Monday, November 21, 2011

Living The Turkey's Dream

I got up early, dressed in several layers of clothes and gathered my large cooler, homemade ice and large baggies before heading out to the LTD Farm. I gave myself plenty of time to get there on the icy roads. I drove east on 94 to Baldwin, WI and took a left. After making several left and right hand turns on a dozen slippery and hilly dirt roads I found myself in front of a home being greeted by a dog. Parking in a very small driveway I got out on the foreign soil of a Wisconsin farm. Khaiti came out of her house. Seeing her photograph several times reassured me I was at the right place.

We made introductions and Khaiti brought me out back where I met Andrew who was hard at work. She gave me a quick overview of the farm and brought me over to meet the turkeys I have been watching grow on facebook. The turkeys were broad breasted white turkeys, a common domesticated turkey grown for Thanksgiving.

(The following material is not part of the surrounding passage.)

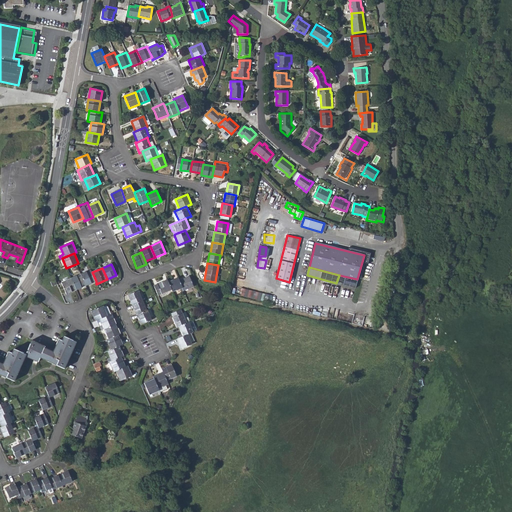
[(86,286),(96,281),(92,272),(91,270),(81,274),(86,286)]
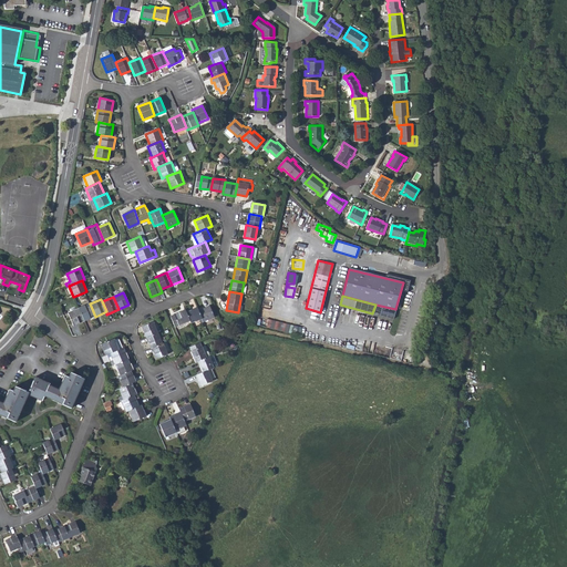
[(84,321),(95,317),(90,303),(79,308),(84,321)]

Khaiti and I talked about their 39 acre farm, while Andrew fought with the water hose in 20 degree weather. I wanted to take in as much in as I could, asking questions about what the animals ate and how the harvesting process worked. I knew how the basics worked. I saw an awesome video of turkey harvesting at LTD Farm done by The Perennial Plate in 2010. The way things went that day was very similar to the video.

I was able to choose a turkey, I got one of the black ones and it was a boy. Khaiti covered the bird with a heavy paper bag that had a small hole cut at the bottom so the head could stick out. She walked it over to a small patch of hay started to lay the turkey down, calming it. She didn't give me a choice in cutting the turkeys neck and I didn't ask to do it. I was able to hold the turkey. Khaiti held the turkey's head and very calmly and respectfully cut its neck. Khaiti continued to hold the turkey's head and I held the very powerful bird until all the life went from its body.

Andrew then brought the turkey over to a small building and hung the turkey up by its feet so we could all pluck the feathers. I was the only customer there the whole time, which was such a treat. I was able to ask questions and get to know the couple a little bit. I let them know I'd love to have a small farm like what they had; they were very encouraging. Plucking the feathers was a long process. By the end we were standing in a large pile of the dark feathers.

Andrew then took the bird down so they could gut it. They asked if I wanted to, and I hesitantly said sure. They were ready to go, having done this several times. I quickly said they could do it and they got to work, showing me what was what in the turkey. Khaiti pulled the heart out in about two seconds and put it in a bowl. Andrew took off the head, leaving the neck. Khaiti then pulled out the liver showing me how healthy it was from the vegetables and organic feed the turkey ate.

I helped wash off the turkey and put it in a cooler to lower its temperature. I grabbed my good innards and put them in a baggie along with the turkey's feet for stock.

While the turkey cooled down Khaiti took me to see the rest of their animals. They have goats for milk, ducks for eggs, pigs for meat and the turkeys. I have rarely been on a farm and it was nice for me to watch the animals. I couldn't help but to smile when Khaiti and I walked up to the pigs and they got really excited to see her. The pigs were pretty young and the looked really cute and cuddly. The pig's 'pen' was very clean and littered with large holes the pigs were taking turns digging.

Khaiti and Andrew are trying to be as self sufficient as they can be. They have vegetables and perennial plants they give to their CSA share holders. What they don't use themselves goes to the animals. Then the entire farm's waste is composted and put back into the soil. All their animals looked very happy and had plenty of room to be animals.

Khaiti and Andrew are a young couple living the dream. They are both hardworking and they have a passion for what they do. They have a respect for their land and a love for their animals. It was an absolute pleasure to be able to see their farm.

Khaiti helped me load my turkey into my car. I shook both of their hands when I said goodbye and left the farm with a very quiet spirit.

On the way to the farm I couldn't stop questioning our culture's view on food. On the way home my questions were silenced. I felt at peace. I understood that what I have been longing for is a connection with ethical small businesses. I have been fighting the Monsanto's and the Purdue's in my head. It was time for me to see people live my ideals I only hope to achieve someday.